*Text extract:*
Former railway tunnel in Taiwan

Miaoli Tunnel, commonly known as Gongweixu Tunnel, is a former railway tunnel in Miaoli City, Miaoli County, Taiwan. In 2003, the tunnel was converted into a pedestrian walkway as part of Maolishan Park and is a popular tourist attraction.

== Etymology ==
The official name of the tunnel used by the Taiwan Railway Administration is Miaoli Tunnel (苗栗隧道 (Miáolì Suìdào)). However, the tunnel is more commonly known as "Gongweixu Tunnel" (功維敘隧道 (Gōngwéixù Suìdào)) or simply "Gongweixu". When the tunnel was completed in 1903, then Governor General of Taiwan Kodama Gentarō visited the site and wrote the characters "Gongweixu" on the plaque above the north entrance, hence the alternative name. The source of "Gongweixu" is thought to be the "Counsels of Great Yu" chapter of the Book of Documents.

== History ==
Miaoli Tunnel was constructed between 1902 and 1903 by Taiwan Governor-General Railways during Japan's rule over the island. The 460 m long tunnel was single-tracked and constructed with brick walls. The 1935 Shinchiku-Taichū earthquake dealt significant damage to the earthquake and the tunnel was closed until 1938. In 1993, heavy rain destroyed a corner of the tunnel's north entrance.

*Supplied entries:*

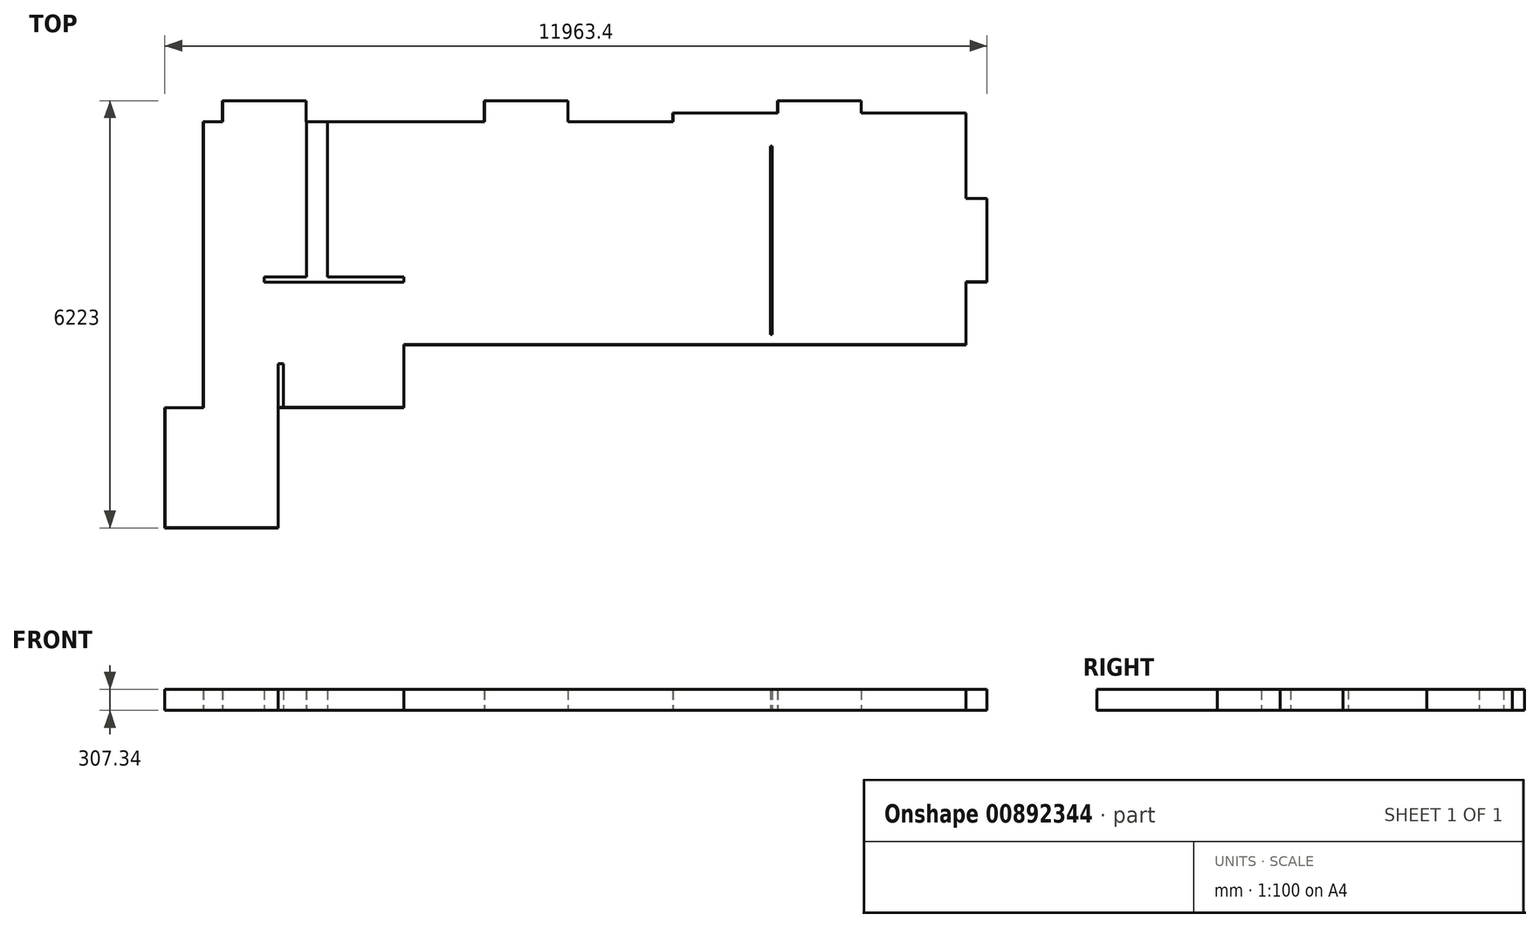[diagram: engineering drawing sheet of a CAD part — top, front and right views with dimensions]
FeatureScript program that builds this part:
annotation { "Feature Type Name" : "Feature", "Feature Type Description" : "" }
export const myFeature = defineFeature(function(context is Context, id is Id, definition is map)
    precondition{}
    {
        {
            var Q0;
            Q0=qCreatedBy(makeId("Top.planeOp"),FACE);
            var sketch = newSketch(context, id + "F0", { "sketchPlane" : qUnion([Q0])});
            skLineSegment(sketch, "E0", {"start": v(-2921, -914.4) * mm, "end": v(-2921, 3251.2) * mm});
            skLineSegment(sketch, "E1", {"start": v(-2921, 3251.2) * mm, "end": v(-2641.6, 3251.2) * mm});
            skLineSegment(sketch, "E2", {"start": v(-2641.6, 3251.2) * mm, "end": v(-2641.6, 3556) * mm});
            skLineSegment(sketch, "E3", {"start": v(-2641.6, 3556) * mm, "end": v(-1422.4, 3556) * mm});
            skLineSegment(sketch, "E4", {"start": v(-1422.4, 3556) * mm, "end": v(-1422.4, 3251.2) * mm});
            skLineSegment(sketch, "E5", {"start": v(-1422.4, 3251.2) * mm, "end": v(1168.4, 3251.2) * mm});
            skLineSegment(sketch, "E6", {"start": v(1168.4, 3251.2) * mm, "end": v(1168.4, 3556) * mm});
            skLineSegment(sketch, "E7", {"start": v(1168.4, 3556) * mm, "end": v(2387.6, 3556) * mm});
            skLineSegment(sketch, "E8", {"start": v(2387.6, 3556) * mm, "end": v(2387.6, 3251.2) * mm});
            skLineSegment(sketch, "E9", {"start": v(2387.6, 3251.2) * mm, "end": v(3911.6, 3251.2) * mm});
            skLineSegment(sketch, "E10", {"start": v(3911.6, 3251.2) * mm, "end": v(3911.6, 3378.2) * mm});
            skLineSegment(sketch, "E11", {"start": v(3911.6, 3378.2) * mm, "end": v(5435.6, 3378.2) * mm});
            skLineSegment(sketch, "E12", {"start": v(5435.6, 3378.2) * mm, "end": v(5435.6, 3556) * mm});
            skLineSegment(sketch, "E13", {"start": v(5435.6, 3556) * mm, "end": v(6654.8, 3556) * mm});
            skLineSegment(sketch, "E14", {"start": v(6654.8, 3556) * mm, "end": v(6654.8, 3378.2) * mm});
            skLineSegment(sketch, "E15", {"start": v(6654.8, 3378.2) * mm, "end": v(8178.8, 3378.2) * mm});
            skLineSegment(sketch, "E16", {"start": v(8178.8, 3378.2) * mm, "end": v(8178.8, 2133.6) * mm});
            skLineSegment(sketch, "E17", {"start": v(8178.8, 2133.6) * mm, "end": v(8483.6, 2133.6) * mm});
            skLineSegment(sketch, "E18", {"start": v(8483.6, 2133.6) * mm, "end": v(8483.6, 914.4) * mm});
            skLineSegment(sketch, "E19", {"start": v(8483.6, 914.4) * mm, "end": v(8178.8, 914.4) * mm});
            skLineSegment(sketch, "E20", {"start": v(8178.8, 914.4) * mm, "end": v(8178.8, 0) * mm});
            skLineSegment(sketch, "E21", {"start": v(8178.8, 0) * mm, "end": v(0, 0) * mm});
            skLineSegment(sketch, "E22", {"start": v(0, 0) * mm, "end": v(0, -914.4) * mm});
            skLineSegment(sketch, "E23", {"start": v(0, -914.4) * mm, "end": v(-1828.8, -914.4) * mm});
            skLineSegment(sketch, "E24", {"start": v(-1828.8, -914.4) * mm, "end": v(-1828.8, -2667) * mm});
            skLineSegment(sketch, "E25", {"start": v(-1828.8, -2667) * mm, "end": v(-3479.8, -2667) * mm});
            skLineSegment(sketch, "E26", {"start": v(-3479.8, -2667) * mm, "end": v(-3479.8, -914.4) * mm});
            skLineSegment(sketch, "E27", {"start": v(-3479.8, -914.4) * mm, "end": v(-2921, -914.4) * mm});
            skSolve(sketch);
        }
        {
            var Q0;
            Q0 = qSketchRegion(id + "F0", true);
            extrude(context, id + "F1", {"entities" : qUnion([Q0]), "depth" : 304.8 * mm, "offsetDistance" : 25.4 * mm});
        }
        {
            var Q0;
            Q0=makeQuery(id+"F1.opExtrude","CAP_FACE",FACE,{"disambiguationData":[OSD([sQuery(id+"F0.wireOp",EDGE,"E0"),sQuery(id+"F0.wireOp",EDGE,"E1"),sQuery(id+"F0.wireOp",EDGE,"E2"),sQuery(id+"F0.wireOp",EDGE,"E3"),sQuery(id+"F0.wireOp",EDGE,"E4"),sQuery(id+"F0.wireOp",EDGE,"E5"),sQuery(id+"F0.wireOp",EDGE,"E6"),sQuery(id+"F0.wireOp",EDGE,"E7"),sQuery(id+"F0.wireOp",EDGE,"E8"),sQuery(id+"F0.wireOp",EDGE,"E9"),sQuery(id+"F0.wireOp",EDGE,"E10"),sQuery(id+"F0.wireOp",EDGE,"E11"),sQuery(id+"F0.wireOp",EDGE,"E12"),sQuery(id+"F0.wireOp",EDGE,"E13"),sQuery(id+"F0.wireOp",EDGE,"E14"),sQuery(id+"F0.wireOp",EDGE,"E15"),sQuery(id+"F0.wireOp",EDGE,"E16"),sQuery(id+"F0.wireOp",EDGE,"E17"),sQuery(id+"F0.wireOp",EDGE,"E18"),sQuery(id+"F0.wireOp",EDGE,"E19"),sQuery(id+"F0.wireOp",EDGE,"E20"),sQuery(id+"F0.wireOp",EDGE,"E21"),sQuery(id+"F0.wireOp",EDGE,"E22"),sQuery(id+"F0.wireOp",EDGE,"E23"),sQuery(id+"F0.wireOp",EDGE,"E24"),sQuery(id+"F0.wireOp",EDGE,"E25"),sQuery(id+"F0.wireOp",EDGE,"E26"),sQuery(id+"F0.wireOp",EDGE,"E27")])],"isStart":false});
            shell(context, id + "F2", {"entities" : qUnion([Q0]), "thickness" : 2.54 * mm});
        }
        {
            var Q0;
            Q0=makeQuery(id+"F2.opShell","OFFSET_FACE",FACE,{"disambiguationData":[OSD([sQuery(id+"F0.wireOp",EDGE,"E0"),sQuery(id+"F0.wireOp",EDGE,"E1"),sQuery(id+"F0.wireOp",EDGE,"E2"),sQuery(id+"F0.wireOp",EDGE,"E3"),sQuery(id+"F0.wireOp",EDGE,"E4"),sQuery(id+"F0.wireOp",EDGE,"E5"),sQuery(id+"F0.wireOp",EDGE,"E6"),sQuery(id+"F0.wireOp",EDGE,"E7"),sQuery(id+"F0.wireOp",EDGE,"E8"),sQuery(id+"F0.wireOp",EDGE,"E9"),sQuery(id+"F0.wireOp",EDGE,"E10"),sQuery(id+"F0.wireOp",EDGE,"E11"),sQuery(id+"F0.wireOp",EDGE,"E12"),sQuery(id+"F0.wireOp",EDGE,"E13"),sQuery(id+"F0.wireOp",EDGE,"E14"),sQuery(id+"F0.wireOp",EDGE,"E15"),sQuery(id+"F0.wireOp",EDGE,"E16"),sQuery(id+"F0.wireOp",EDGE,"E17"),sQuery(id+"F0.wireOp",EDGE,"E18"),sQuery(id+"F0.wireOp",EDGE,"E19"),sQuery(id+"F0.wireOp",EDGE,"E20"),sQuery(id+"F0.wireOp",EDGE,"E21"),sQuery(id+"F0.wireOp",EDGE,"E22"),sQuery(id+"F0.wireOp",EDGE,"E23"),sQuery(id+"F0.wireOp",EDGE,"E24"),sQuery(id+"F0.wireOp",EDGE,"E25"),sQuery(id+"F0.wireOp",EDGE,"E26"),sQuery(id+"F0.wireOp",EDGE,"E27")])]});
            var sketch = newSketch(context, id + "F3", { "sketchPlane" : qUnion([Q0])});
            skLineSegment(sketch, "E28", {"start": v(-1419.86, 3248.66) * mm, "end": v(-1419.86, 988.06) * mm});
            skLineSegment(sketch, "E29", {"start": v(-1419.86, 988.06) * mm, "end": v(-2032, 988.06) * mm});
            skLineSegment(sketch, "E30", {"start": v(-2032, 988.06) * mm, "end": v(-2032, 911.86) * mm});
            skLineSegment(sketch, "E31", {"start": v(-2032, 911.86) * mm, "end": v(0, 911.86) * mm});
            skLineSegment(sketch, "E32", {"start": v(0, 911.86) * mm, "end": v(0, 988.06) * mm});
            skLineSegment(sketch, "E33", {"start": v(0, 988.06) * mm, "end": v(-1115.06, 988.06) * mm});
            skLineSegment(sketch, "E34", {"start": v(-1115.06, 988.06) * mm, "end": v(-1115.06, 3248.66) * mm});
            skLineSegment(sketch, "E35", {"start": v(-1115.06, 3248.66) * mm, "end": v(-1419.86, 3248.66) * mm});
            skSolve(sketch);
        }
        {
            var Q0;
            Q0 = qSketchRegion(id + "F3", true);
            extrude(context, id + "F4", {"entities" : qUnion([Q0]), "operationType" : NewBodyOperationType.ADD, "depth" : 304.8 * mm, "offsetDistance" : 25.4 * mm});
        }
        {
            var Q0;
            Q0=makeQuery(id+"F2.opShell","OFFSET_FACE",FACE,{"disambiguationData":[OSD([sQuery(id+"F0.wireOp",EDGE,"E0"),sQuery(id+"F0.wireOp",EDGE,"E1"),sQuery(id+"F0.wireOp",EDGE,"E2"),sQuery(id+"F0.wireOp",EDGE,"E3"),sQuery(id+"F0.wireOp",EDGE,"E4"),sQuery(id+"F0.wireOp",EDGE,"E5"),sQuery(id+"F0.wireOp",EDGE,"E6"),sQuery(id+"F0.wireOp",EDGE,"E7"),sQuery(id+"F0.wireOp",EDGE,"E8"),sQuery(id+"F0.wireOp",EDGE,"E9"),sQuery(id+"F0.wireOp",EDGE,"E10"),sQuery(id+"F0.wireOp",EDGE,"E11"),sQuery(id+"F0.wireOp",EDGE,"E12"),sQuery(id+"F0.wireOp",EDGE,"E13"),sQuery(id+"F0.wireOp",EDGE,"E14"),sQuery(id+"F0.wireOp",EDGE,"E15"),sQuery(id+"F0.wireOp",EDGE,"E16"),sQuery(id+"F0.wireOp",EDGE,"E17"),sQuery(id+"F0.wireOp",EDGE,"E18"),sQuery(id+"F0.wireOp",EDGE,"E19"),sQuery(id+"F0.wireOp",EDGE,"E20"),sQuery(id+"F0.wireOp",EDGE,"E21"),sQuery(id+"F0.wireOp",EDGE,"E22"),sQuery(id+"F0.wireOp",EDGE,"E23"),sQuery(id+"F0.wireOp",EDGE,"E24"),sQuery(id+"F0.wireOp",EDGE,"E25"),sQuery(id+"F0.wireOp",EDGE,"E26"),sQuery(id+"F0.wireOp",EDGE,"E27")])]});
            var sketch = newSketch(context, id + "F5", { "sketchPlane" : qUnion([Q0])});
            skLineSegment(sketch, "E36", {"start": v(-1831.34, -911.86) * mm, "end": v(-1831.34, -276.86) * mm});
            skLineSegment(sketch, "E37", {"start": v(-1831.34, -276.86) * mm, "end": v(-1755.14, -276.86) * mm});
            skLineSegment(sketch, "E38", {"start": v(-1755.14, -276.86) * mm, "end": v(-1755.14, -911.86) * mm});
            skLineSegment(sketch, "E39", {"start": v(-1755.14, -911.86) * mm, "end": v(-1831.34, -911.86) * mm});
            skSolve(sketch);
        }
        {
            var Q0;
            Q0 = qSketchRegion(id + "F5", true);
            extrude(context, id + "F6", {"entities" : qUnion([Q0]), "operationType" : NewBodyOperationType.ADD, "depth" : 304.8 * mm, "offsetDistance" : 25.4 * mm});
        }
        {
            var Q0;
            Q0=makeQuery(id+"F2.opShell","OFFSET_FACE",FACE,{"disambiguationData":[OSD([sQuery(id+"F0.wireOp",EDGE,"E0"),sQuery(id+"F0.wireOp",EDGE,"E1"),sQuery(id+"F0.wireOp",EDGE,"E2"),sQuery(id+"F0.wireOp",EDGE,"E3"),sQuery(id+"F0.wireOp",EDGE,"E4"),sQuery(id+"F0.wireOp",EDGE,"E5"),sQuery(id+"F0.wireOp",EDGE,"E6"),sQuery(id+"F0.wireOp",EDGE,"E7"),sQuery(id+"F0.wireOp",EDGE,"E8"),sQuery(id+"F0.wireOp",EDGE,"E9"),sQuery(id+"F0.wireOp",EDGE,"E10"),sQuery(id+"F0.wireOp",EDGE,"E11"),sQuery(id+"F0.wireOp",EDGE,"E12"),sQuery(id+"F0.wireOp",EDGE,"E13"),sQuery(id+"F0.wireOp",EDGE,"E14"),sQuery(id+"F0.wireOp",EDGE,"E15"),sQuery(id+"F0.wireOp",EDGE,"E16"),sQuery(id+"F0.wireOp",EDGE,"E17"),sQuery(id+"F0.wireOp",EDGE,"E18"),sQuery(id+"F0.wireOp",EDGE,"E19"),sQuery(id+"F0.wireOp",EDGE,"E20"),sQuery(id+"F0.wireOp",EDGE,"E21"),sQuery(id+"F0.wireOp",EDGE,"E22"),sQuery(id+"F0.wireOp",EDGE,"E23"),sQuery(id+"F0.wireOp",EDGE,"E24"),sQuery(id+"F0.wireOp",EDGE,"E25"),sQuery(id+"F0.wireOp",EDGE,"E26"),sQuery(id+"F0.wireOp",EDGE,"E27")])]});
            var sketch = newSketch(context, id + "F7", { "sketchPlane" : qUnion([Q0])});
            skLineSegment(sketch, "E40.bottom", {"start": v(5359.4, 152.4) * mm, "end": v(5334, 152.4) * mm});
            skLineSegment(sketch, "E40.top", {"start": v(5359.4, 2895.6) * mm, "end": v(5334, 2895.6) * mm});
            skLineSegment(sketch, "E40.left", {"start": v(5359.4, 152.4) * mm, "end": v(5359.4, 2895.6) * mm});
            skLineSegment(sketch, "E40.right", {"start": v(5334, 152.4) * mm, "end": v(5334, 2895.6) * mm});
            skPoint(sketch, "E40.middle", {"position": v(5346.7, 1524) * mm});
            skSolve(sketch);
        }
        {
            var Q0;
            Q0 = qSketchRegion(id + "F7", true);
            extrude(context, id + "F8", {"entities" : qUnion([Q0]), "operationType" : NewBodyOperationType.ADD, "depth" : 304.8 * mm, "offsetDistance" : 25.4 * mm});
        }
    });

*Challenges:*
**A)** Output the passage of the tunnel article from "Miaoli Tunnel, commonly" to "Book of Documents.".
**B)** According to the tunnel article, who wrote the characters "Gongweixu" on the plaque at the tunnel?
**C)** Using the tunnel article, mark each statement yes or no, and quote the words that decide it. (i) The tunnel is 460 m long. (ii) The tunnel was converted into a pedestrian walkway in 1993. (iii) The plaque bearing "Gongweixu" sits above the tunnel's south entrance.

*Written answers:*
**A)**
Miaoli Tunnel, commonly known as Gongweixu Tunnel, is a former railway tunnel in Miaoli City, Miaoli County, Taiwan. In 2003, the tunnel was converted into a pedestrian walkway as part of Maolishan Park and is a popular tourist attraction.

== Etymology ==
The official name of the tunnel used by the Taiwan Railway Administration is Miaoli Tunnel (苗栗隧道 (Miáolì Suìdào)). However, the tunnel is more commonly known as "Gongweixu Tunnel" (功維敘隧道 (Gōngwéixù Suìdào)) or simply "Gongweixu". When the tunnel was completed in 1903, then Governor General of Taiwan Kodama Gentarō visited the site and wrote the characters "Gongweixu" on the plaque above the north entrance, hence the alternative name. The source of "Gongweixu" is thought to be the "Counsels of Great Yu" chapter of the Book of Documents.

**B)** Kodama Gentarō, then Governor General of Taiwan.

**C)**
(i) Yes: "The 460 m long tunnel was single-tracked"
(ii) No: "In 2003, the tunnel was converted into a pedestrian walkway"
(iii) No: "on the plaque above the north entrance"